▶ Exercise directions: Print everything in the mailing-list post on coinages from "On Mar 10, 2012, at" down to "making a come-back.", without any alteration.

-------- Supplied text

Endangered specie (coinages)

Shapiro, Fred fred.shapiro at YALE.EDU
Mon Mar 12 00:52:34 UTC 2012

"World War I" is probably a retronym, but "First World War," although it is often described as a retronym, need not have been one (one could have commented that the war beginning in 1914 was the first world war even before there was a war of 1939, and in fact this is what happened).

Fred Shapiro

From: American Dialect Society [ADS-L at LISTSERV.UGA.EDU] on behalf of Laurence Horn [laurence.horn at YALE.EDU]
Sent: Saturday, March 10, 2012 1:39 PM
Subject: Re: Endangered specie (coinages)

On Mar 10, 2012, at 12:08 PM, Larry Sheldon wrote:

> Endangered in the traditional sense, and in the sense of "if people
> don't stop saying...."
> Terms that bother me, either because they in and of themselves annoying,
> or because the antecedents are disappearing and the coinage actually has
> no meaning, like "clockwise" although that may be making a come-back.
> Annoying.
> "Acoustic" meaning not amplified--Facebook doubles-down with ads for
> "affordable acoustic guitar amps".  The parser blows a fuse every time I
> try to attach meaning to that.
> "Analog" meaning "not digital".  Thinking of a clock without digits is
> like thinking of one hand, clapping.  Several lifes back (I have been
> through the "get a life" thing several times) I worked on computers that
> did their work with gears, shafts, cams, and stuff.
> What does ..... mean?

----------------
-------- Source information

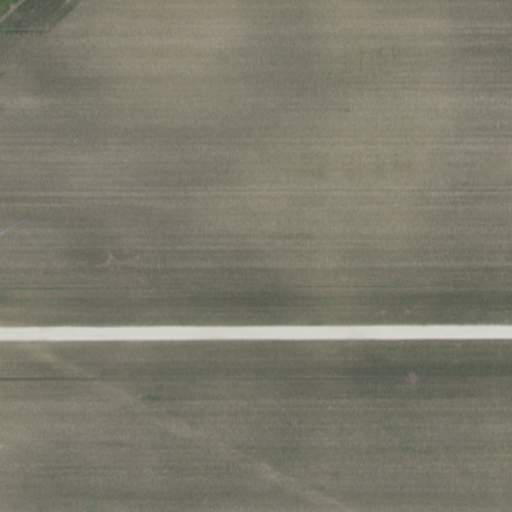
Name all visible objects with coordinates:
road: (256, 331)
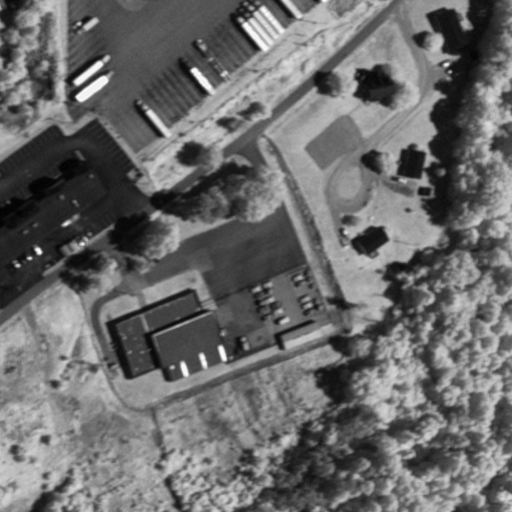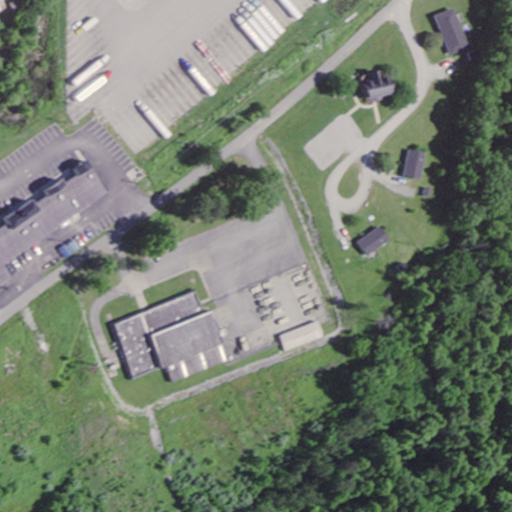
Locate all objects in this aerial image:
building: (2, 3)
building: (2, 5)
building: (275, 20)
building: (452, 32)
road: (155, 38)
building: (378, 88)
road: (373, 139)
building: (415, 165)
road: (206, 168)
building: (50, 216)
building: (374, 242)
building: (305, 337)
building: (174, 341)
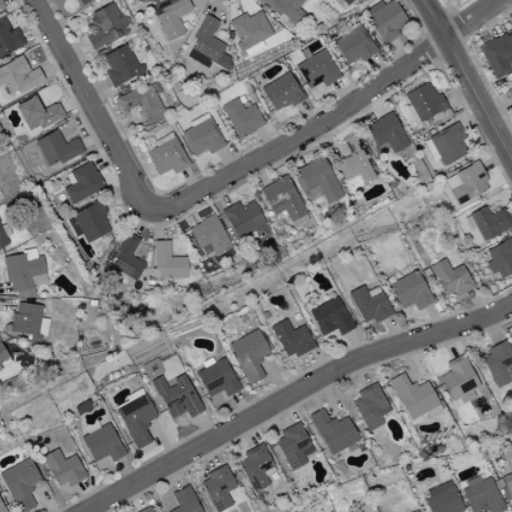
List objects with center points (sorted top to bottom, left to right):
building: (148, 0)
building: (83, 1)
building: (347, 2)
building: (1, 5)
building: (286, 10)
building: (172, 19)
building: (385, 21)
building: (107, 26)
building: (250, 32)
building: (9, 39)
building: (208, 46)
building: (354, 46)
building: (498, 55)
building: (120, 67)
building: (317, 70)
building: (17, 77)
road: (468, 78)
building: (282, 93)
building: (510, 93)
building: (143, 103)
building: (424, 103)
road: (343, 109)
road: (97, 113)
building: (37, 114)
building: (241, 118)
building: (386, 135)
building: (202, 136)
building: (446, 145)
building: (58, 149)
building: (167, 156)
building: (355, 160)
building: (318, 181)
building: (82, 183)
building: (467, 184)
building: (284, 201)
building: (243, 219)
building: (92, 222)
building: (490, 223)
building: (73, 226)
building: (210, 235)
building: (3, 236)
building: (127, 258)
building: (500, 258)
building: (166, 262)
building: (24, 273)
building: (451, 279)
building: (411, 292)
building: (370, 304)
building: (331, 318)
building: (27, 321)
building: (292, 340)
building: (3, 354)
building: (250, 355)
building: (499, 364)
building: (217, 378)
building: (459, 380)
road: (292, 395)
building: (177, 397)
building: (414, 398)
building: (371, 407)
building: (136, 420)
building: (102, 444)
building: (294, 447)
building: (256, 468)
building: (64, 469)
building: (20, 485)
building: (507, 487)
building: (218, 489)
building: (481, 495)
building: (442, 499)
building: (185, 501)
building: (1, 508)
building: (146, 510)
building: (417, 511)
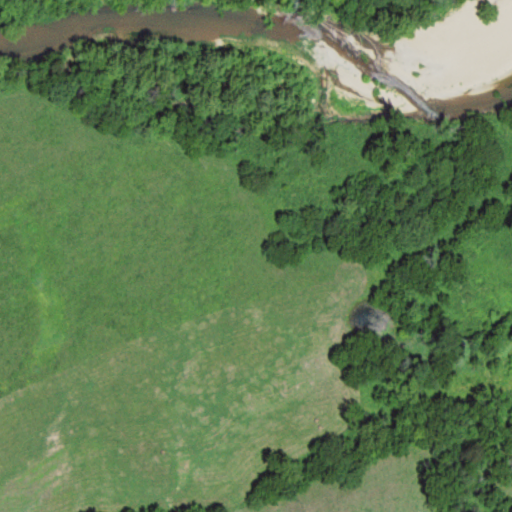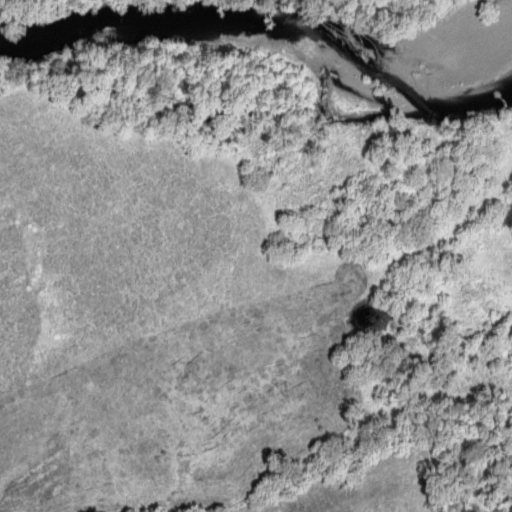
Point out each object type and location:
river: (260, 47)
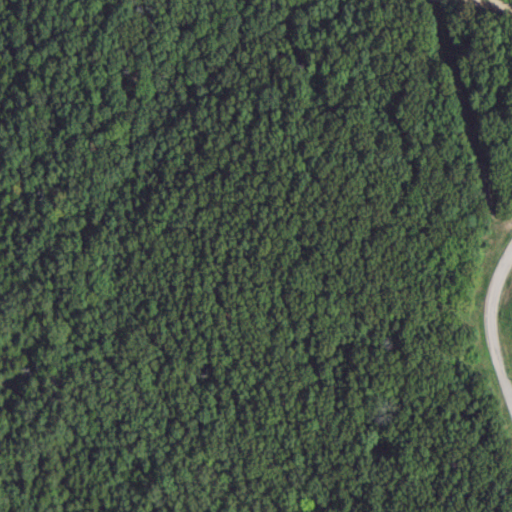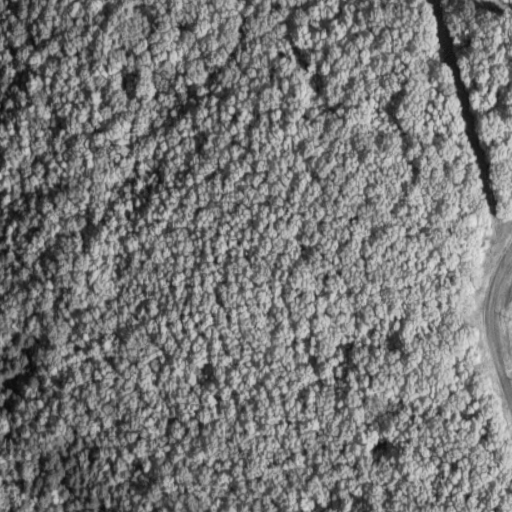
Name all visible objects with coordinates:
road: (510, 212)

----------------

▶ Reply:
On Mar 10, 2012, at 12:08 PM, Larry Sheldon wrote:

> Endangered in the traditional sense, and in the sense of "if people
> don't stop saying...."
> Terms that bother me, either because they in and of themselves annoying,
> or because the antecedents are disappearing and the coinage actually has
> no meaning, like "clockwise" although that may be making a come-back.